PROBLEM REQUIREMENTS: Convert the lines in the items below, starting with the line containing "Juhlista viikonloppua valikoiduilla" and going on through the line containing "щие виды кронирования", into a Markdown table with the columns Row and Line, numbering each row and skipping blank lines. Leave the pictures out of the table.
+ + + + +
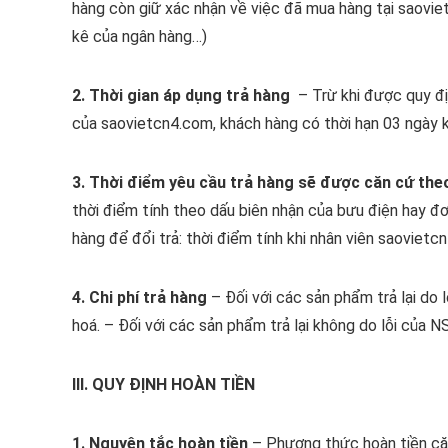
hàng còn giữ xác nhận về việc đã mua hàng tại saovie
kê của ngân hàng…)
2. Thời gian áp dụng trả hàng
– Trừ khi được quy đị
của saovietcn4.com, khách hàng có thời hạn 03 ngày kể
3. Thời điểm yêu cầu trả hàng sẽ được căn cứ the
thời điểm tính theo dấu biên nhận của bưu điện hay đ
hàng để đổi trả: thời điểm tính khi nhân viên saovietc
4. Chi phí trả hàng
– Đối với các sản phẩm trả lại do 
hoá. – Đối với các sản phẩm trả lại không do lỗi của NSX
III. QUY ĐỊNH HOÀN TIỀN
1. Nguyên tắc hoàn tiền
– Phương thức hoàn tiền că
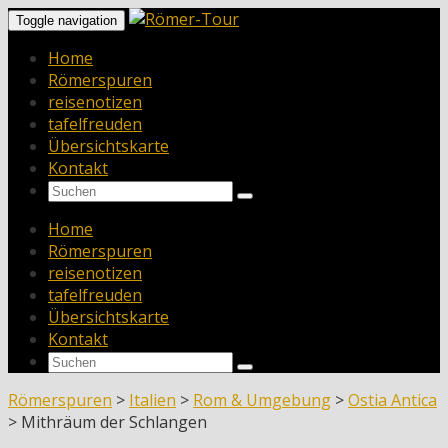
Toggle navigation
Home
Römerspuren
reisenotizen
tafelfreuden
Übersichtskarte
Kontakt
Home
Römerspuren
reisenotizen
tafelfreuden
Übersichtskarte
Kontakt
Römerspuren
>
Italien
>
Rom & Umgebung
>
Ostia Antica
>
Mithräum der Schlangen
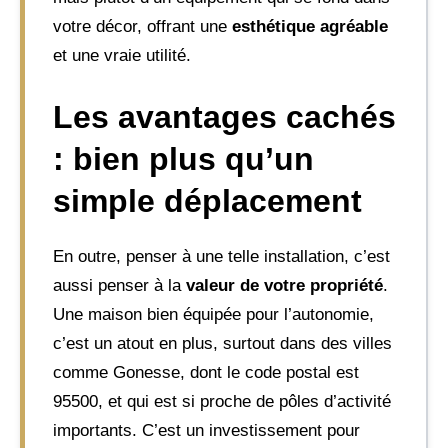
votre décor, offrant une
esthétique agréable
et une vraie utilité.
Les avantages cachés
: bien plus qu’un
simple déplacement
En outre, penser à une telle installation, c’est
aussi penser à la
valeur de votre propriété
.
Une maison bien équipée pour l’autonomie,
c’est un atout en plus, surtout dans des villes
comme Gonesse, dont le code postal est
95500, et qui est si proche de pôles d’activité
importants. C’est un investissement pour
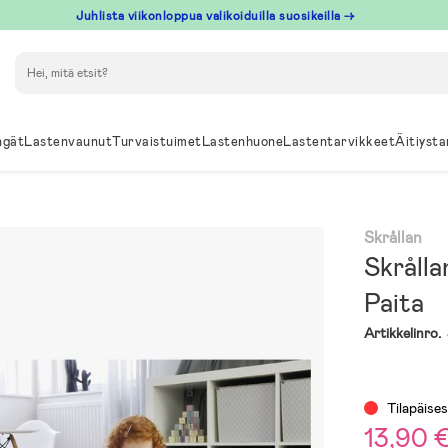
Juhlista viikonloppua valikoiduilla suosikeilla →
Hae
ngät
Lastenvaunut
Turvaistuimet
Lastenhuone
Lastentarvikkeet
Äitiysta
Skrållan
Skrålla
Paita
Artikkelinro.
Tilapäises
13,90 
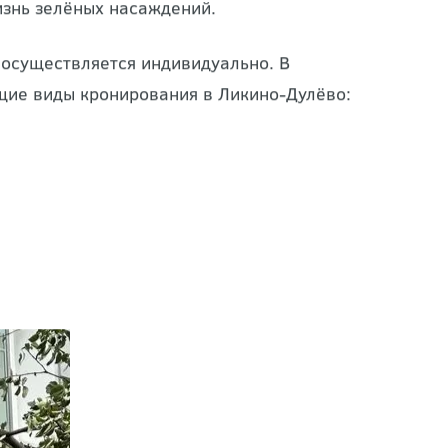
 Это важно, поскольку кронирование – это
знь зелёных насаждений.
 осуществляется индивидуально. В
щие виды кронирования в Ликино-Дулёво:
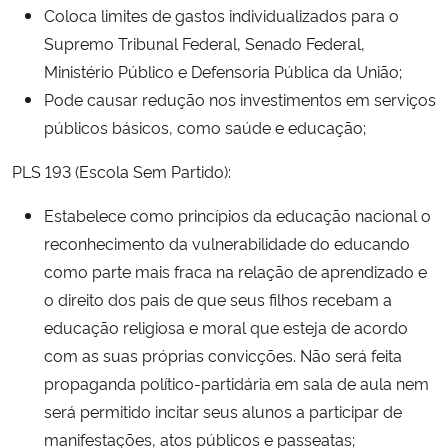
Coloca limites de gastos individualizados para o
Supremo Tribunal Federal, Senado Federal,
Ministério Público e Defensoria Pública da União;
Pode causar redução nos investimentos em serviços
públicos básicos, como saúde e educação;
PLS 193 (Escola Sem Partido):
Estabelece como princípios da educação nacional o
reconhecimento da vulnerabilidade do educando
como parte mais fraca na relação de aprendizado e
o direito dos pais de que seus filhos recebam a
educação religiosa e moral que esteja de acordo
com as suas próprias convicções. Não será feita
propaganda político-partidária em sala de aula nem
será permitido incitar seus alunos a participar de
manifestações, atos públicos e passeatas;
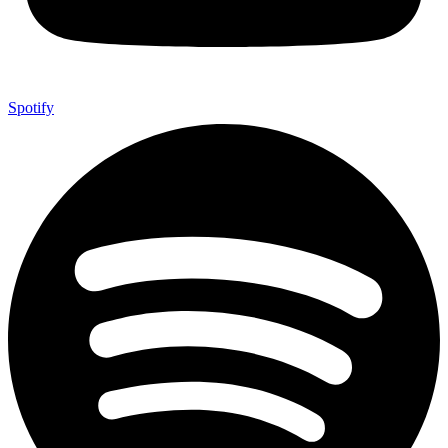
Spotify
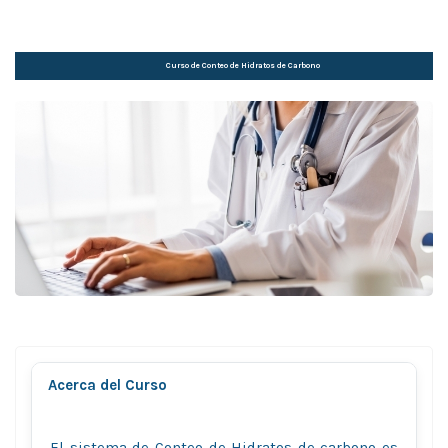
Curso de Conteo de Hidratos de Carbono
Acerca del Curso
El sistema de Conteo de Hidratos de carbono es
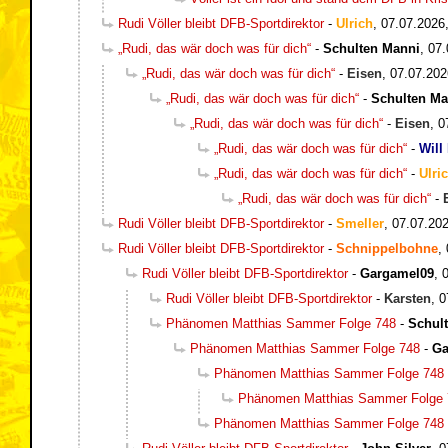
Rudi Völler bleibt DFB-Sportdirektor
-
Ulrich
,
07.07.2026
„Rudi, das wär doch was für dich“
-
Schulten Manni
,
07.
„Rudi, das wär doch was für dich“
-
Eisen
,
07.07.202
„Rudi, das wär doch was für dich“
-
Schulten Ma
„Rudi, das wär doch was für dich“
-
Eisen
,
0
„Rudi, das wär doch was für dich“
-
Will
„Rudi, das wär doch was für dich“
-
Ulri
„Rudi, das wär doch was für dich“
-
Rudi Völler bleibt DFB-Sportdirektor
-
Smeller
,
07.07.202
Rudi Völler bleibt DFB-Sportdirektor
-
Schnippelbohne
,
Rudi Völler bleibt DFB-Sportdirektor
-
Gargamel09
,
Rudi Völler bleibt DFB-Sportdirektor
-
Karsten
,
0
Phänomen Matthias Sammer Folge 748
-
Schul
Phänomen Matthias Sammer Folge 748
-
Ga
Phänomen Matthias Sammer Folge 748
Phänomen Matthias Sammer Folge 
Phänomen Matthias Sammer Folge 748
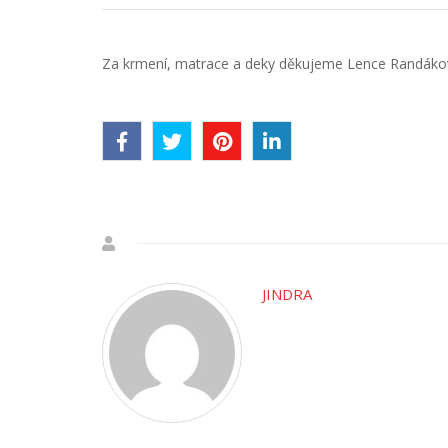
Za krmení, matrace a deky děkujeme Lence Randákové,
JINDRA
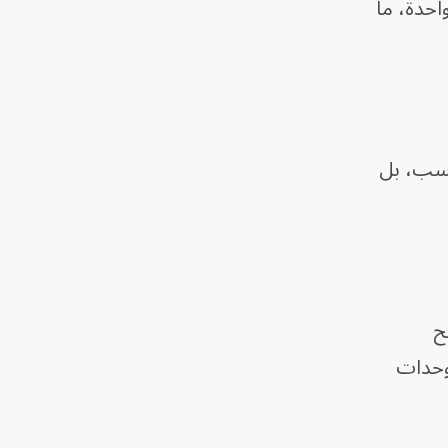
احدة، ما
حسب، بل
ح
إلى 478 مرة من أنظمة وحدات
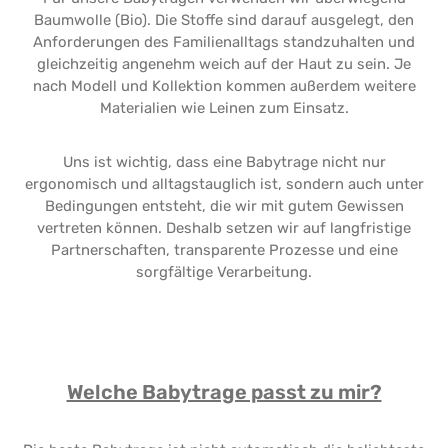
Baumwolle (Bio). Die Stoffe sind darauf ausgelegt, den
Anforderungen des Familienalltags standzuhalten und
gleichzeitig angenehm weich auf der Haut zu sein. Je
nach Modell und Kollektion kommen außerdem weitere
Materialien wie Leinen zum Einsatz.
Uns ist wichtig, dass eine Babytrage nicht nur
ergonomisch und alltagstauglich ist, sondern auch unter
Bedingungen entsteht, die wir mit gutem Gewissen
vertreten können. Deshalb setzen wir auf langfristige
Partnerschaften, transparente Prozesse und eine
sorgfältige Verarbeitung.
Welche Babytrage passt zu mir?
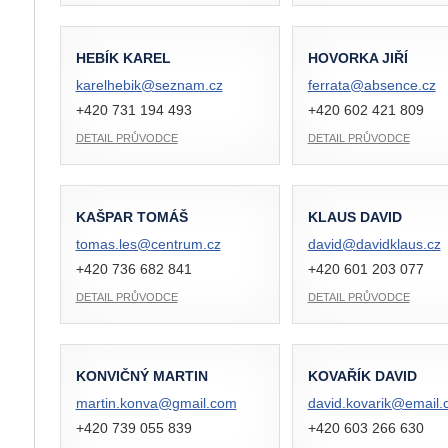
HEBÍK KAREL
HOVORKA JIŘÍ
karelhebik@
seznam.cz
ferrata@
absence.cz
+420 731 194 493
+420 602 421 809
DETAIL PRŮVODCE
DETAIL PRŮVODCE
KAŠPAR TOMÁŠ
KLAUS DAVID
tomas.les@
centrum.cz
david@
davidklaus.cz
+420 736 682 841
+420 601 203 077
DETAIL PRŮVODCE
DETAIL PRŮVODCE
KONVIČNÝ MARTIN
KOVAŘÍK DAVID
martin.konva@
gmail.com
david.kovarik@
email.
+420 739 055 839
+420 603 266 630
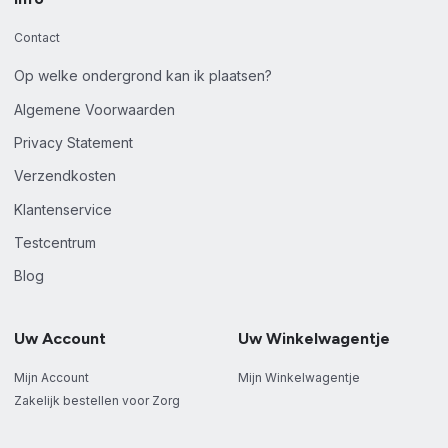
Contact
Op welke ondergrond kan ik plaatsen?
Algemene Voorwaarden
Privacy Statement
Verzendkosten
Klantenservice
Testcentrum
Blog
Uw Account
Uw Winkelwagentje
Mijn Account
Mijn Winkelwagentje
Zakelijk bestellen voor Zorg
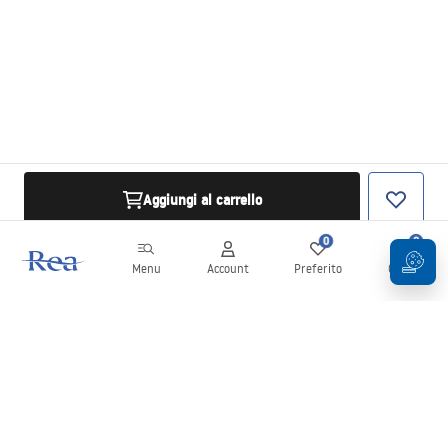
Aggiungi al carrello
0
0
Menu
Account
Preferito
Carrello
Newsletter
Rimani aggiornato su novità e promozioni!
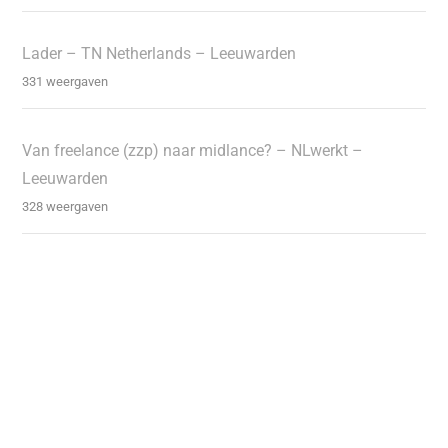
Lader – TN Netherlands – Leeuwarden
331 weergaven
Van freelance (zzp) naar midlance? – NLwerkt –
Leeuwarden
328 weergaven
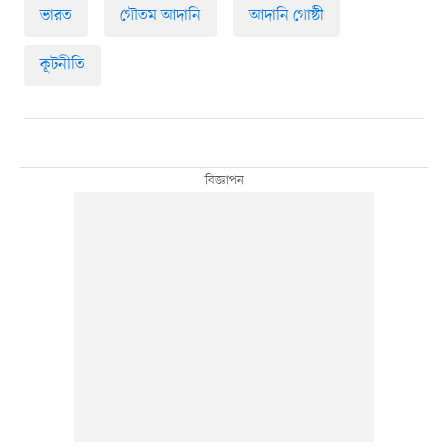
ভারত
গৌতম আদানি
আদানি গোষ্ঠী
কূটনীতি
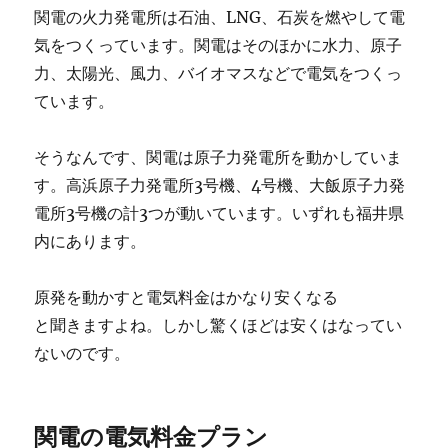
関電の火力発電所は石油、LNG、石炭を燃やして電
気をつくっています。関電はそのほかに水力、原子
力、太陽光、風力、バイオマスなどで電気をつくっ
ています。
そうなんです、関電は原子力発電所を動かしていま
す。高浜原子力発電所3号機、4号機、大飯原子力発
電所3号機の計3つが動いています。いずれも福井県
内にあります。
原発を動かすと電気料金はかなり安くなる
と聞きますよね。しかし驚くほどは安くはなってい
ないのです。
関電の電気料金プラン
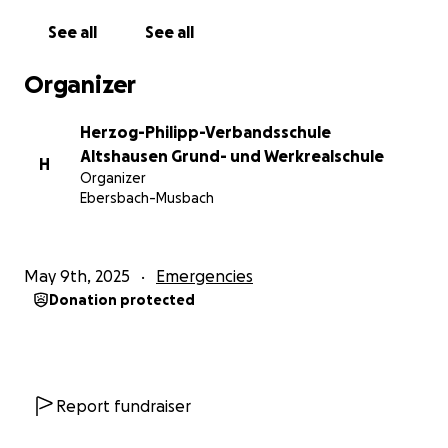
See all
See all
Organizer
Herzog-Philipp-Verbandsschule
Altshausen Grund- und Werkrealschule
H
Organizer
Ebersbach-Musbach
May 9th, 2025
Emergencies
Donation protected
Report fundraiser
+ + + + +
RESPONSE:
| Row | Line |
|---|---|
| 1 | Juhlista viikonloppua valikoiduilla suosikeilla → |
| 2 | Hae |
| 3 | ngät |
| 4 | Lastenvaunut |
| 5 | Turvaistuimet |
| 6 | Lastenhuone |
| 7 | Lastentarvikkeet |
| 8 | Äitiysta |
| 9 | Skrållan |
| 10 | Skrålla |
| 11 | Paita |
| 12 | Artikkelinro. |
| 13 | Tilapäises |
| 14 | 13,90  |
| 15 |  Это важно, поскольку кронирование – это |
| 16 | знь зелёных насаждений. |
| 17 |  осуществляется индивидуально. В |
| 18 | щие виды кронирования в Ликино-Дулёво: |